Exercise details:
Give every entry again, unchanged, and leave its images out.

══════════

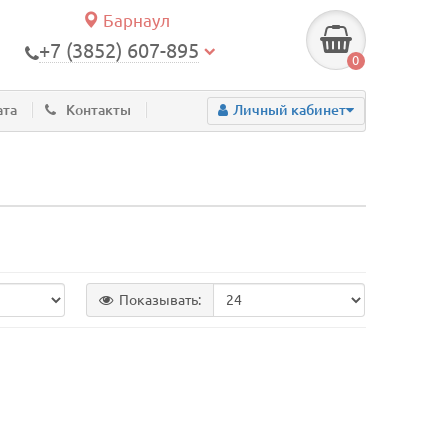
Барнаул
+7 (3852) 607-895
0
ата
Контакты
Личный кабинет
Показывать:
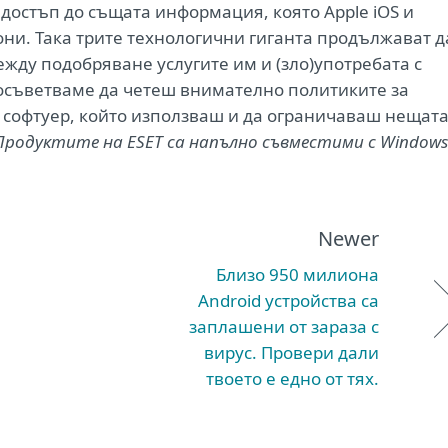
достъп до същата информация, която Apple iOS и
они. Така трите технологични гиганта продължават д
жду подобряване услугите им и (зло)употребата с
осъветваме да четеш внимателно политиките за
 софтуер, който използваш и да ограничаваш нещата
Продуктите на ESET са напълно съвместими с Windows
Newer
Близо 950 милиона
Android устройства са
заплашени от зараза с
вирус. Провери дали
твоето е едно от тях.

══════════

Answer section:
Барнаул
+7 (3852) 607-895
0
ата
Контакты
Личный кабинет
Показывать:
достъп до същата информация, която Apple iOS и
они. Така трите технологични гиганта продължават д
жду подобряване услугите им и (зло)употребата с
осъветваме да четеш внимателно политиките за
 софтуер, който използваш и да ограничаваш нещата
Продуктите на ESET са напълно съвместими с Windows
Newer
Близо 950 милиона
Android устройства са
заплашени от зараза с
вирус. Провери дали
твоето е едно от тях.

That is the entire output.